_Document section_.
----------------
And I'm curious to see how the story will play out.
And so when you're talking cloud, where you have hundreds of sub-accounts, you know,
where you have your developers in their own sub-account to lower the blast radius of anything
that they're experimenting with, that's not going to be a solution that works for that environment.
So it's really about instrumenting those different cloud environments,
then having alerting tell you when things change and being able to then leverage that and sending
that to a centralized alerting for an SRE team to triage and bring in our security team when
configurations change. But having centralized alerting, but you have to instrument everywhere.
That's an interesting point, right?
So I kind of bifurcated it into you either have separate tools in each environment to adopting a security platform like you were talking about,
but you have a middle ground there.
Use tools for each environment designed for that environment,
instrument it so the telemetry is coming back to a central location.
We have software that we use ourselves,
that we developed ourselves for our secure networking platform,
which of course then we use for our own production and QA environments,
but actually gives us the ability to see what's happening
and feed all of that telemetry data into a centralized location
so we can see what's happening across our data and control plane.
----------------
[Saved data entries]
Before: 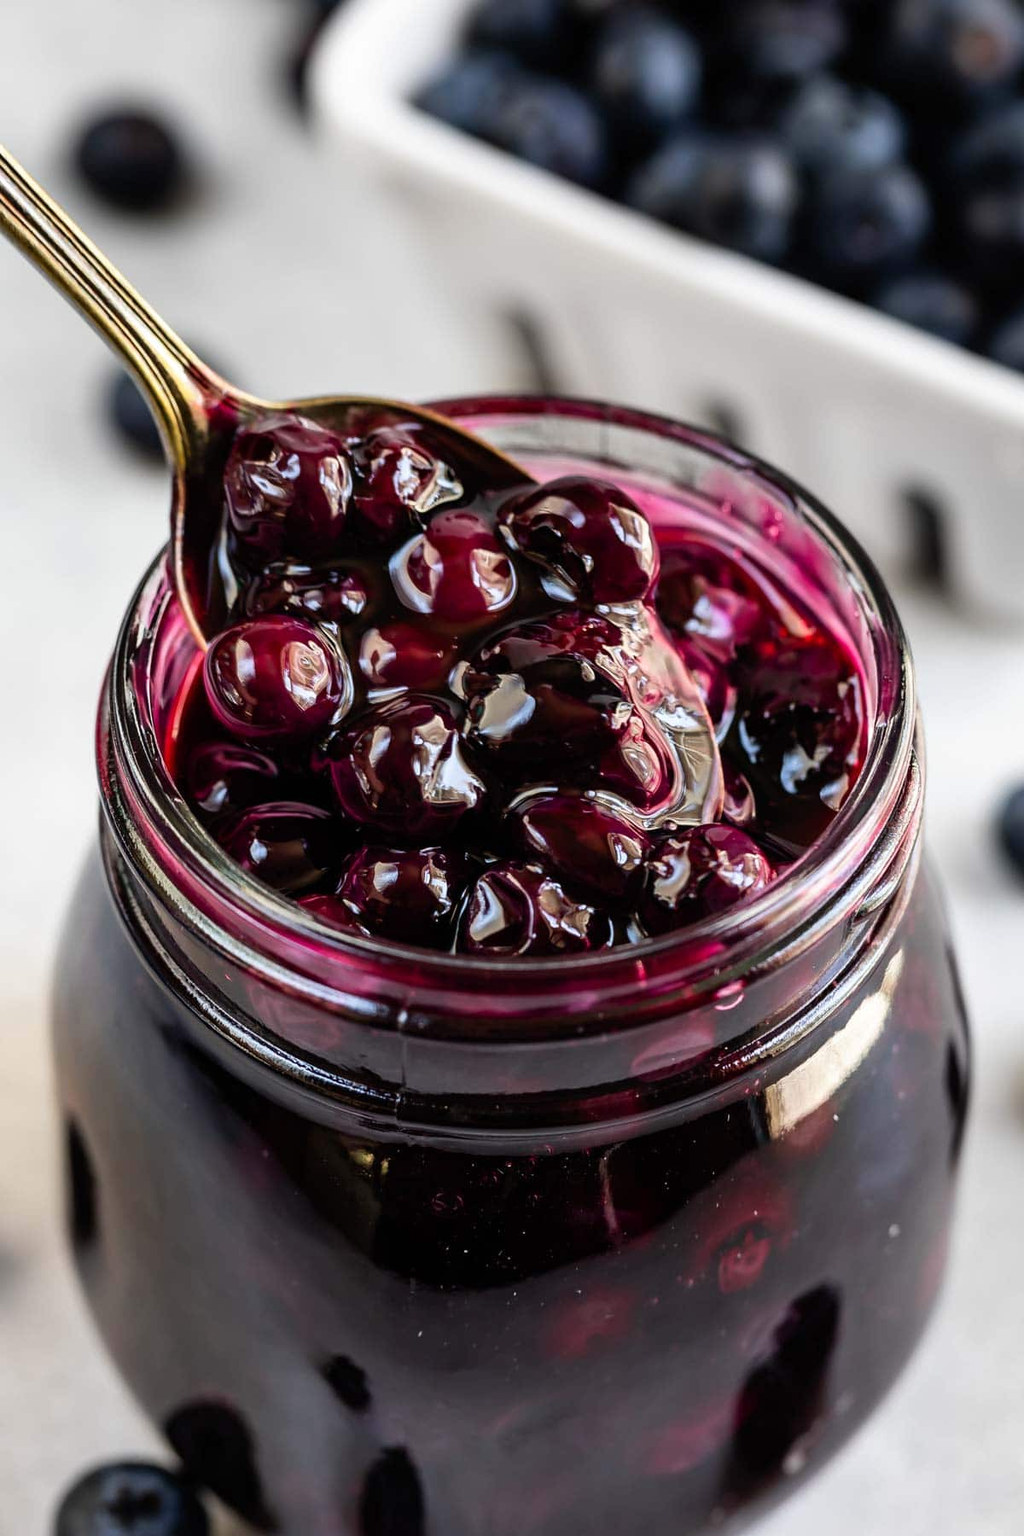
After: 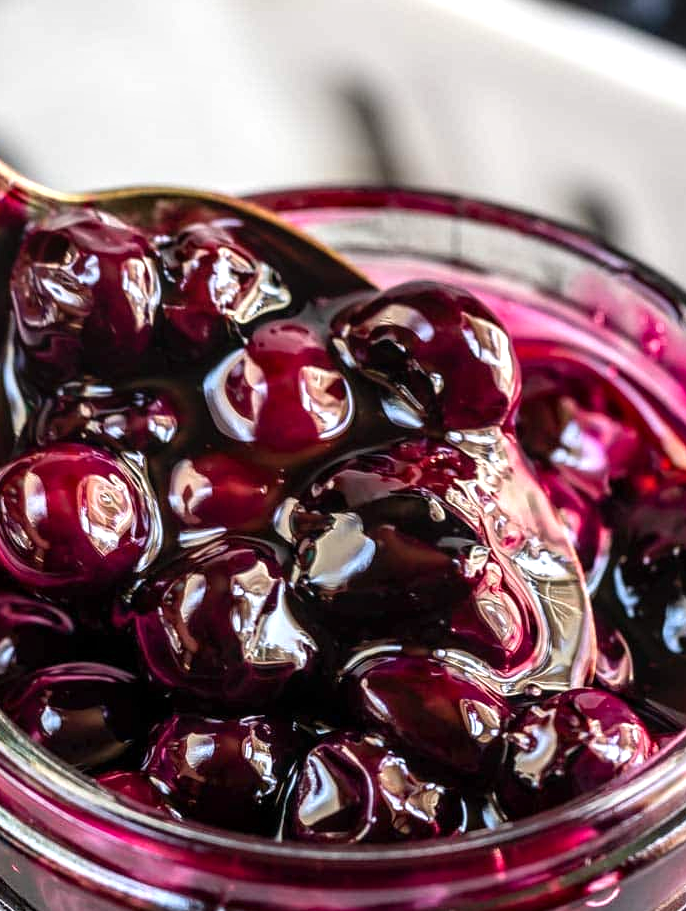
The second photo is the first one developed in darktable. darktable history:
local contrast: on, module defaults
crop: left 21.054%, top 15.398%, right 21.758%, bottom 33.979%
contrast brightness saturation: contrast 0.044, saturation 0.069
exposure: exposure 0.498 EV, compensate highlight preservation false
----------------
_Challenges_.
1. Summarize the cloud monitoring transcript in two sentences.
2. According to the cloud monitoring transcript, why do developers have their own sub-account?
3. Write out the portion of the cloud monitoring transcript starting with "That's an interesting" and going on through "a central location.".

_The responses_.
1. In cloud setups with hundreds of sub-accounts, where developers work in their own sub-accounts to lower the blast radius of their experiments, the approach is to instrument each cloud environment and send alerts about changes to centralized alerting, where an SRE team triages them and brings in the security team when configurations change. As a middle ground between separate tools and a single security platform, tools designed for each environment can be used while their telemetry flows back to a central location, which the speakers do with software they developed for their secure networking platform to see activity across their data and control plane.

2. Developers have their own sub-accounts to lower the blast radius of anything they are experimenting with.

3.
That's an interesting point, right?
So I kind of bifurcated it into you either have separate tools in each environment to adopting a security platform like you were talking about,
but you have a middle ground there.
Use tools for each environment designed for that environment,
instrument it so the telemetry is coming back to a central location.